### EXERCISE AIM
Exactly as written, retype the listing below, omitting the pictures.

### RECORDS
- Opening Delimiter -
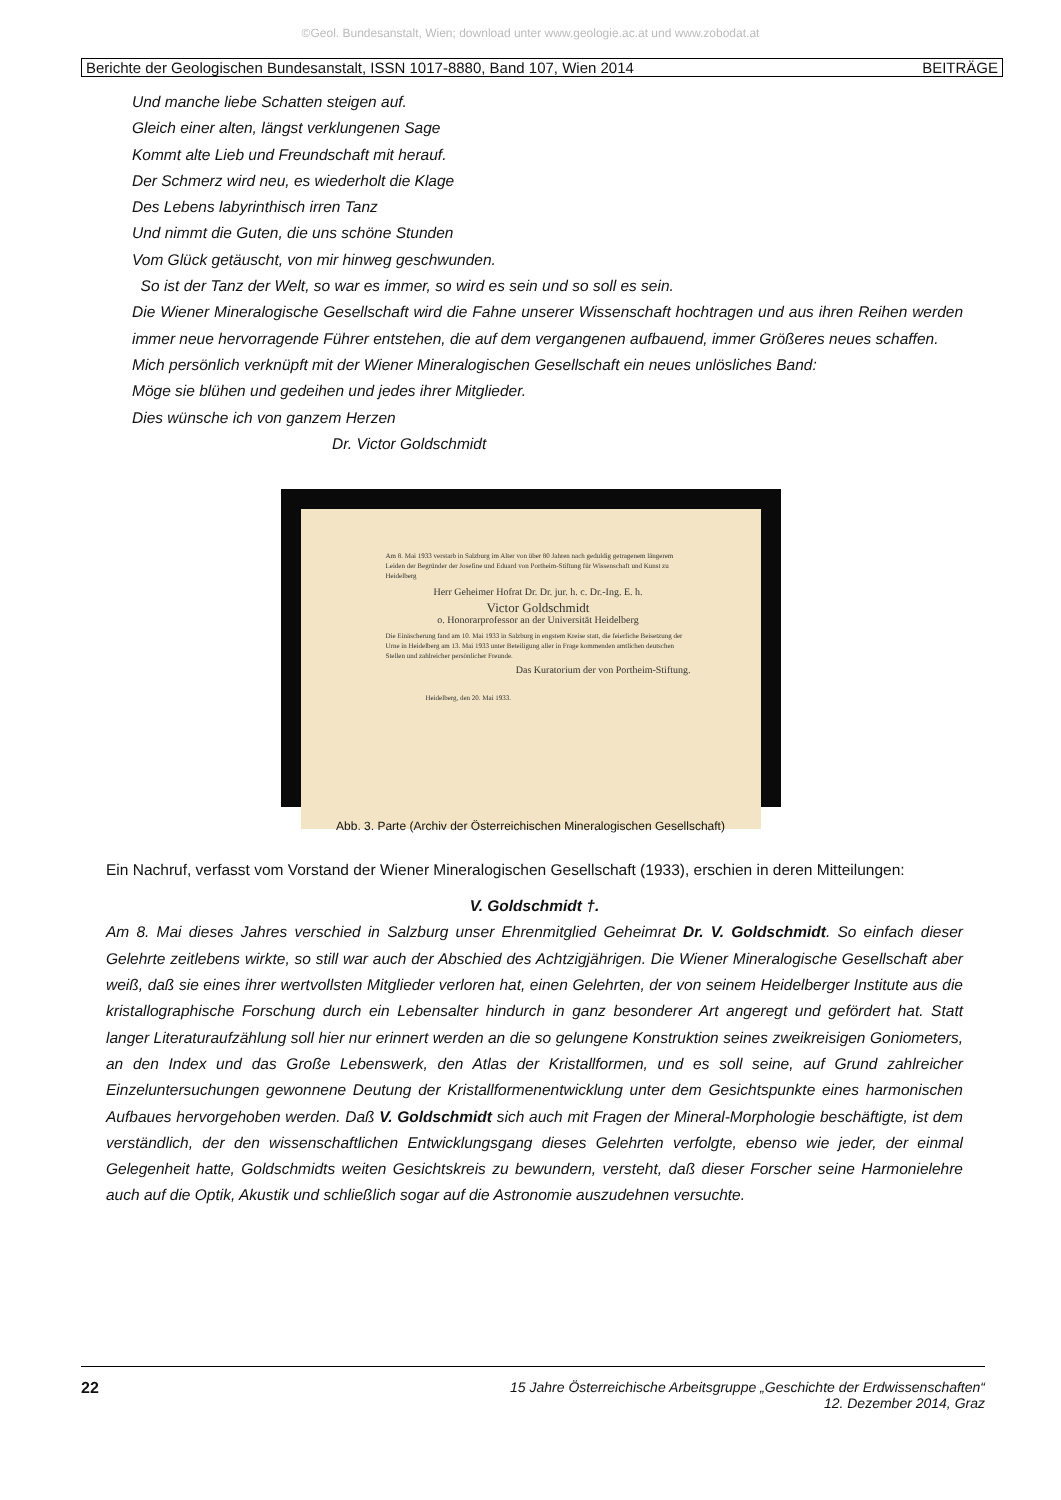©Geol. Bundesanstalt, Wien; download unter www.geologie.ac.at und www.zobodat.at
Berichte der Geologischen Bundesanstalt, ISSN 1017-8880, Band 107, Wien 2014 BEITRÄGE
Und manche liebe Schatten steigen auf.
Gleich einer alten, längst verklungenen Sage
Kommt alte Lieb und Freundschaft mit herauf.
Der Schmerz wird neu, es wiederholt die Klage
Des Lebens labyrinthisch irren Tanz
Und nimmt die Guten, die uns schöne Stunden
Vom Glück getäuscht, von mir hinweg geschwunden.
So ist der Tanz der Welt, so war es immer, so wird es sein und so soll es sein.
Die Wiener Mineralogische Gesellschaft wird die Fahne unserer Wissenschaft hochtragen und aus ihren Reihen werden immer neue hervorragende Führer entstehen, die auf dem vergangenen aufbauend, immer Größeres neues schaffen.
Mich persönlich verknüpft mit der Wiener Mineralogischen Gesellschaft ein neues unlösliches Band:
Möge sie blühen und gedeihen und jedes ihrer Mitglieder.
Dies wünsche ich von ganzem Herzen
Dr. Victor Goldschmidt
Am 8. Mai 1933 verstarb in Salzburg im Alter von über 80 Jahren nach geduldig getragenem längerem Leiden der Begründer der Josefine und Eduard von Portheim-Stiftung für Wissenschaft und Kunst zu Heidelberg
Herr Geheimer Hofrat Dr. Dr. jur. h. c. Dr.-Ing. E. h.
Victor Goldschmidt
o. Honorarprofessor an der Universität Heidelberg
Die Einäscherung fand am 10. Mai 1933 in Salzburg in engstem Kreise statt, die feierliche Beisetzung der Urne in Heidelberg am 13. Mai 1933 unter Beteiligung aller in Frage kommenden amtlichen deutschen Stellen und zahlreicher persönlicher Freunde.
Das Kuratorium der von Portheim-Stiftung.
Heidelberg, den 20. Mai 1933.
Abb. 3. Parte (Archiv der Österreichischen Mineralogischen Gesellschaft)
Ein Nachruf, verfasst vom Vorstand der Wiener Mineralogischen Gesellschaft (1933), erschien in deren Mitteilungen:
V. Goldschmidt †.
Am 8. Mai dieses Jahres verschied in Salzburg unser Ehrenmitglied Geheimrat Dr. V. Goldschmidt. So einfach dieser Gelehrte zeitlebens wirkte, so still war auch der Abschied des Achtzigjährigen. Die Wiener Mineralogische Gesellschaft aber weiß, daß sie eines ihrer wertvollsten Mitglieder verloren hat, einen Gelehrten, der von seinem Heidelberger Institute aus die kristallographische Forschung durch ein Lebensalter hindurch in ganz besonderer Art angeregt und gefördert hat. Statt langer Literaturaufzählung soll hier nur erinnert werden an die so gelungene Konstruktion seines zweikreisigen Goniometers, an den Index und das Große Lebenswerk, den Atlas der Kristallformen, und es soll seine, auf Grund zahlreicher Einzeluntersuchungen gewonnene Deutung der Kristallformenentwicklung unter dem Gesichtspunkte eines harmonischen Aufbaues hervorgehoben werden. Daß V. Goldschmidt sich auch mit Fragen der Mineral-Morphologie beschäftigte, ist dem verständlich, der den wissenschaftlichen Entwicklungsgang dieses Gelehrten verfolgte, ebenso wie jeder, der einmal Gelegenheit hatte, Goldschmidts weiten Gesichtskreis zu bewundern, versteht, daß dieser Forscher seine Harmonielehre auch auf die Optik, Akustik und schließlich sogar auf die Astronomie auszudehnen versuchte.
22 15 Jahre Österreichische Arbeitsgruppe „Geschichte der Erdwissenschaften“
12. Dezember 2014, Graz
- Closing Delimiter -
### RESPONSE FOR THIS EXERCISE
©Geol. Bundesanstalt, Wien; download unter www.geologie.ac.at und www.zobodat.at
Berichte der Geologischen Bundesanstalt, ISSN 1017-8880, Band 107, Wien 2014 BEITRÄGE
Und manche liebe Schatten steigen auf.
Gleich einer alten, längst verklungenen Sage
Kommt alte Lieb und Freundschaft mit herauf.
Der Schmerz wird neu, es wiederholt die Klage
Des Lebens labyrinthisch irren Tanz
Und nimmt die Guten, die uns schöne Stunden
Vom Glück getäuscht, von mir hinweg geschwunden.
So ist der Tanz der Welt, so war es immer, so wird es sein und so soll es sein.
Die Wiener Mineralogische Gesellschaft wird die Fahne unserer Wissenschaft hochtragen und aus ihren Reihen werden immer neue hervorragende Führer entstehen, die auf dem vergangenen aufbauend, immer Größeres neues schaffen.
Mich persönlich verknüpft mit der Wiener Mineralogischen Gesellschaft ein neues unlösliches Band:
Möge sie blühen und gedeihen und jedes ihrer Mitglieder.
Dies wünsche ich von ganzem Herzen
Dr. Victor Goldschmidt
Am 8. Mai 1933 verstarb in Salzburg im Alter von über 80 Jahren nach geduldig getragenem längerem Leiden der Begründer der Josefine und Eduard von Portheim-Stiftung für Wissenschaft und Kunst zu Heidelberg
Herr Geheimer Hofrat Dr. Dr. jur. h. c. Dr.-Ing. E. h.
Victor Goldschmidt
o. Honorarprofessor an der Universität Heidelberg
Die Einäscherung fand am 10. Mai 1933 in Salzburg in engstem Kreise statt, die feierliche Beisetzung der Urne in Heidelberg am 13. Mai 1933 unter Beteiligung aller in Frage kommenden amtlichen deutschen Stellen und zahlreicher persönlicher Freunde.
Das Kuratorium der von Portheim-Stiftung.
Heidelberg, den 20. Mai 1933.
Abb. 3. Parte (Archiv der Österreichischen Mineralogischen Gesellschaft)
Ein Nachruf, verfasst vom Vorstand der Wiener Mineralogischen Gesellschaft (1933), erschien in deren Mitteilungen:
V. Goldschmidt †.
Am 8. Mai dieses Jahres verschied in Salzburg unser Ehrenmitglied Geheimrat Dr. V. Goldschmidt. So einfach dieser Gelehrte zeitlebens wirkte, so still war auch der Abschied des Achtzigjährigen. Die Wiener Mineralogische Gesellschaft aber weiß, daß sie eines ihrer wertvollsten Mitglieder verloren hat, einen Gelehrten, der von seinem Heidelberger Institute aus die kristallographische Forschung durch ein Lebensalter hindurch in ganz besonderer Art angeregt und gefördert hat. Statt langer Literaturaufzählung soll hier nur erinnert werden an die so gelungene Konstruktion seines zweikreisigen Goniometers, an den Index und das Große Lebenswerk, den Atlas der Kristallformen, und es soll seine, auf Grund zahlreicher Einzeluntersuchungen gewonnene Deutung der Kristallformenentwicklung unter dem Gesichtspunkte eines harmonischen Aufbaues hervorgehoben werden. Daß V. Goldschmidt sich auch mit Fragen der Mineral-Morphologie beschäftigte, ist dem verständlich, der den wissenschaftlichen Entwicklungsgang dieses Gelehrten verfolgte, ebenso wie jeder, der einmal Gelegenheit hatte, Goldschmidts weiten Gesichtskreis zu bewundern, versteht, daß dieser Forscher seine Harmonielehre auch auf die Optik, Akustik und schließlich sogar auf die Astronomie auszudehnen versuchte.
22 15 Jahre Österreichische Arbeitsgruppe „Geschichte der Erdwissenschaften“
12. Dezember 2014, Graz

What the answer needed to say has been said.